The man was taking six pots of the stuff back down south after a visit to his homeland.
Now Dicksons, a firm which produces eight-and-a-half tonnes of the split pea-based delicacy a year, has revealed the traveller isn’t the only one with cravings.
Since they launched an online shop, the North East company has been posting pease pudding and saveloy dips to homesick Geordies across the UK.
Elena Dickson, marketing director at Dicksons, said: “Dicksons launched the online shop, www.midickson.com, at the end of last year as a result of the hundreds of emails and letters we have received over the years from people who have moved away from the North East but were desperate for a taste of home.
“Undoubtedly the most popular online items are saveloys and pease pudding.
“Although we do sell them separately, it is the saveloy dip kit which seems to catch peoples attention and accounts for the majority of sales on the website.
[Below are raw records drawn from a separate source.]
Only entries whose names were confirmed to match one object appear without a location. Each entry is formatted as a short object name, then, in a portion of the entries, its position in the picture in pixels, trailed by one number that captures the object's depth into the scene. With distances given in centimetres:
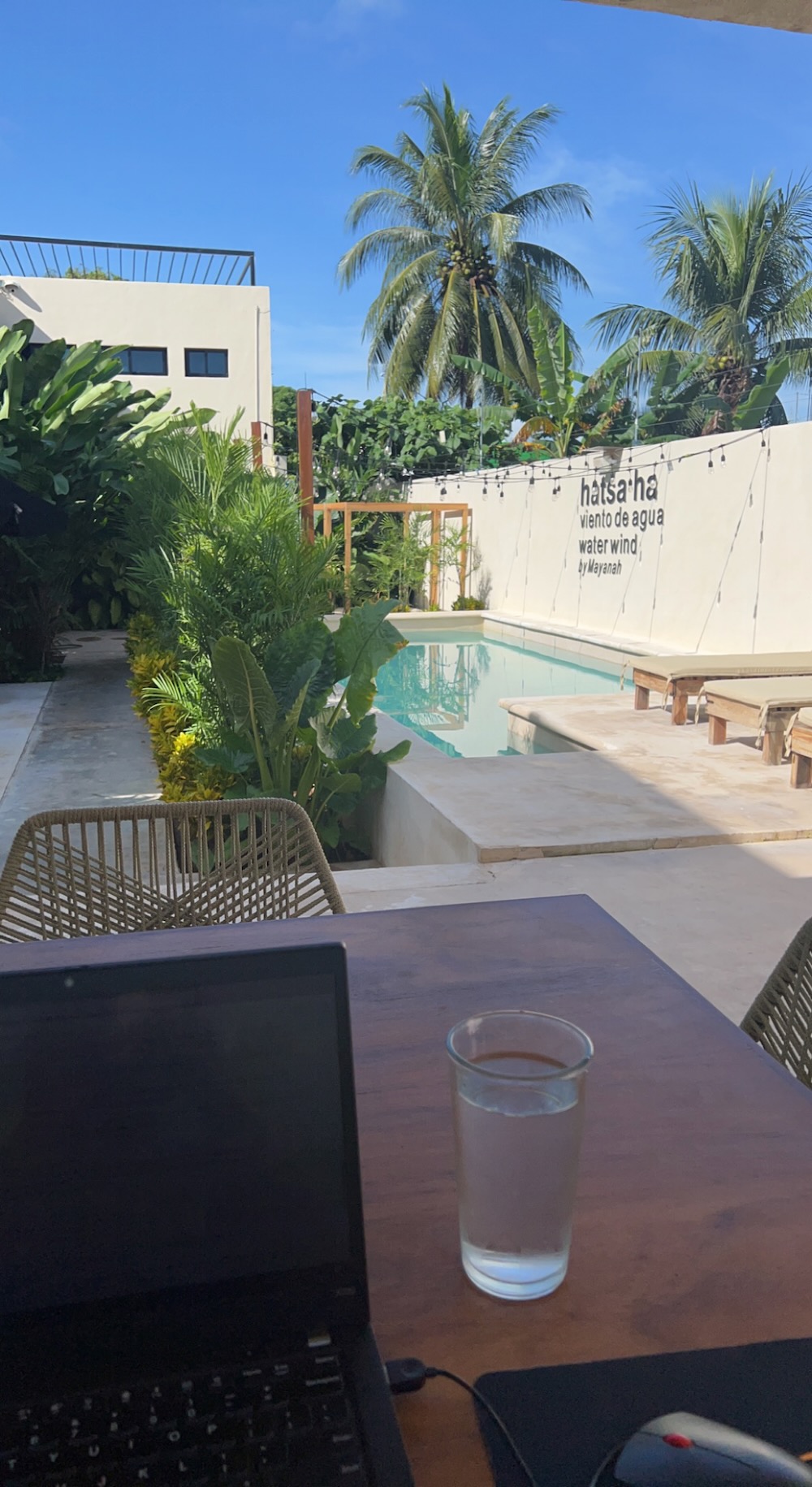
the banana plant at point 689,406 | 1168
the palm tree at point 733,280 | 1964
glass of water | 67
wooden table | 65
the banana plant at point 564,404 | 1342
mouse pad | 57
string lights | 955
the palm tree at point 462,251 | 2062
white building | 1518
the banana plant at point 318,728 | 457
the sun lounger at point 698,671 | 611
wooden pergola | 1417
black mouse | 48
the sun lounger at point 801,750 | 435
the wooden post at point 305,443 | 629
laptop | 57
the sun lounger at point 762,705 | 494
“It consists of saveloys, pease pudding and Dicksons signature sage and onion stuffing.”
Elena said the firm has attracted orders from around the world and there are plans in the future to introduce international delivery,
But almost half the firms orders are currently sent down south, with 35% of orders coming from London and the South East, while the South West accounts for 5% of trade.
Geordie exiles in the North West make up 20% of the website’s customers, 12.5% come from the East of England, 10% from Scotland, 7.5% from Wales, 7.5% from the Midlands and 2.5% from Northern Ireland.
She added: “Although we get a broad mix of orders from destinations throughout the UK, the majority do tend to come from the south which is unsurprising when you consider how many ex-pats from the region settle in London and the surrounding areas and start to get homesick for local food.
“We do also get a lot of inquiries from overseas, most notably the USA, so we hope to one day offer an international delivery option.
“But for now, I’m afraid our overseas fans might have to rely on food packages from back home for their pease pudding fix.”